Entretien avec Klaus Rohland

Klaus Rohland est le directeur des opérations de la Banque pour le Viet Nam depuis 2002. En mars 2007, il prendra les fonctions de directeur des opérations pour la Fédération de Russie. Avant de quitter Hanoi, nous lui avons demandé de nous faire part de ses vues sur la transformation du Viet Nam.
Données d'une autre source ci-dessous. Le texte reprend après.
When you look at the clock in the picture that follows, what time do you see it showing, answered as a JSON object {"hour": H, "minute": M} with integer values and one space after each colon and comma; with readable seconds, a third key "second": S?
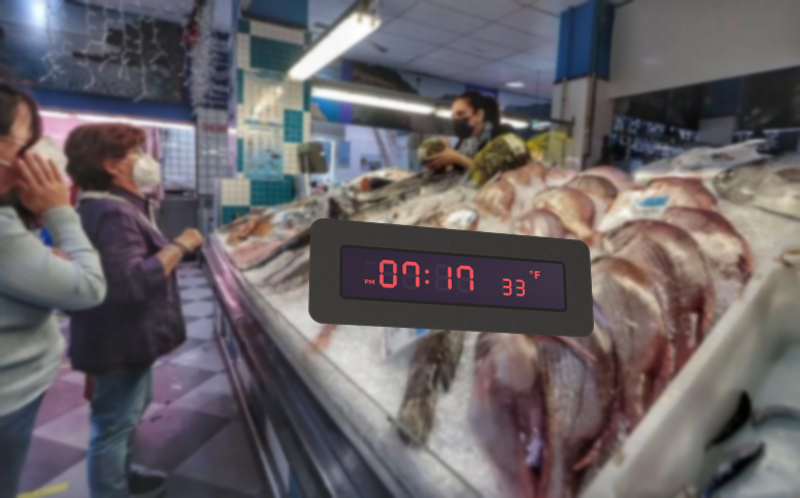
{"hour": 7, "minute": 17}
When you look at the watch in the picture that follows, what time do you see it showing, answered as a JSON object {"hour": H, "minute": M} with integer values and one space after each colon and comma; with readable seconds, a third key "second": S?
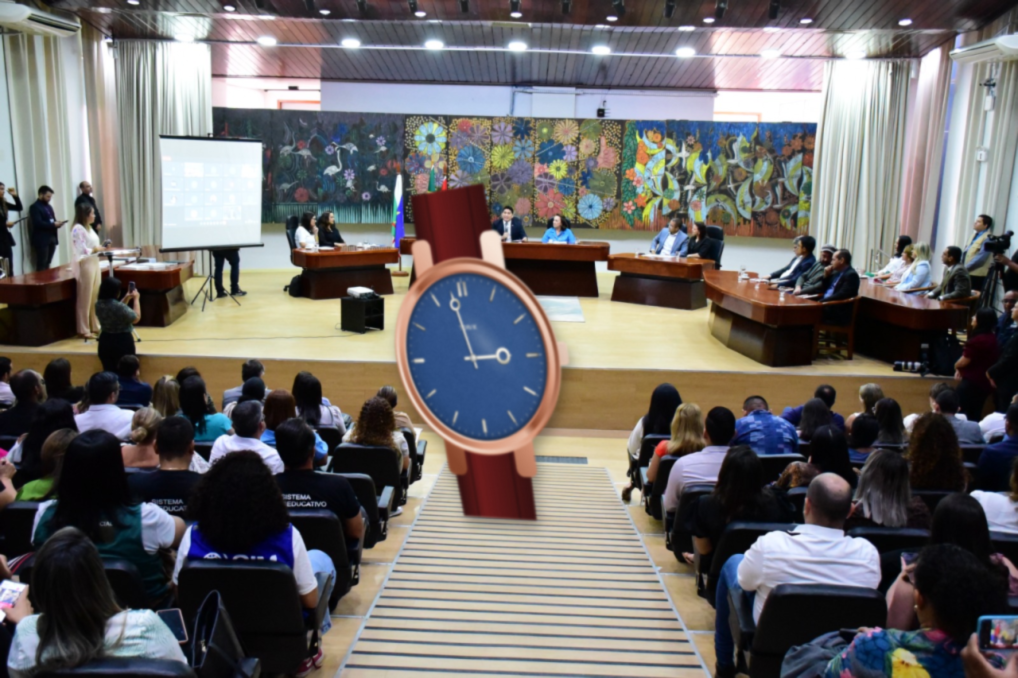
{"hour": 2, "minute": 58}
Question1.gifVous travaillez au Viet Nam depuis 2002. En quoi le pays a-t-il changé ces dernières années?

Les collègues au bureau me le disent, ils ont 35 ans, ils ont tous eu faim dans les années 80. Ils savent ce que c'est de se lever le matin le ventre vide et de se demander si on aura assez à manger pour la journée. Leurs enfants, aujourd'hui, ne connaissent pas la faim. Ils sont bien nourris. Ils ont accès aux soins de santé. Ils reçoivent une bonne instruction, et tout cela qui explique le sentiment d'optimisme général.
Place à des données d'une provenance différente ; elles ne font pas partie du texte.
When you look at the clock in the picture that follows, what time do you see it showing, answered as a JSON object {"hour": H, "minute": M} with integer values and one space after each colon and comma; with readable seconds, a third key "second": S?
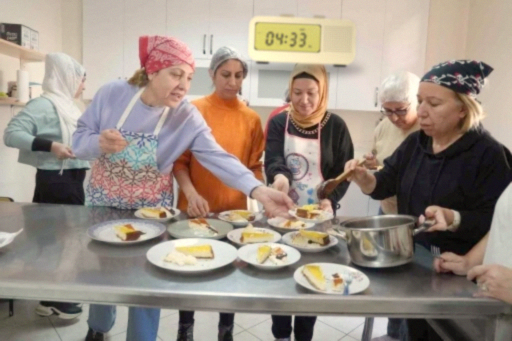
{"hour": 4, "minute": 33}
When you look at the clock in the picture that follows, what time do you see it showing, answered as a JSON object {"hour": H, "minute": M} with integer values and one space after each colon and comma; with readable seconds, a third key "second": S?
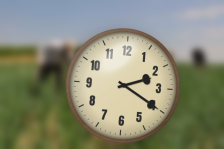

Question2.gifComment la Banque a-t-elle aidé les autorités vietnamiennes à provoquer ce changement?


Notre action auprès du gouvernement vietnamien porte réellement sur des questions de portée systémique. Lorsque vous financez des projets dans un pays donné, il est très important de voir plus loin que l’opération considérée et de tâcher de promouvoir un changement systémique.
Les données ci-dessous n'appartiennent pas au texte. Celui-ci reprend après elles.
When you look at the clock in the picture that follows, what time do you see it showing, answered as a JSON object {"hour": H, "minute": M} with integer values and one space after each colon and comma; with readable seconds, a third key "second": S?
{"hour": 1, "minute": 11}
Prenez l'éducation, par exemple. Évidemment, au début, nous construisions des écoles. Et nous en construisons toujours, parce que le pays en a besoin – le Viet Nam a besoin de plus d’écoles qu’il n’en a. Mais nous appuyons aussi la formation des enseignants. Nous travaillons avec le gouvernement sur des dossiers comme la mise au point de programmes scolaires pour les enfants défavorisés. Les minorités ethniques doivent-elles recevoir une instruction d’abord dans leur langue maternelle et ensuite en vietnamien? C'est une question que se posent de nombreux pays et qui touche un domaine dans lequel nous disposons d’un savoir mondial que nous pouvons apporter à la table de discussion tout en respectant les spécificités locales. Qu’est-ce qui a marché ailleurs ? Qu’est-ce qui n’a pas marché ? Nous pouvons aider les Vietnamiens à opérer des choix sur la base de ce qui se fait dans les autres pays.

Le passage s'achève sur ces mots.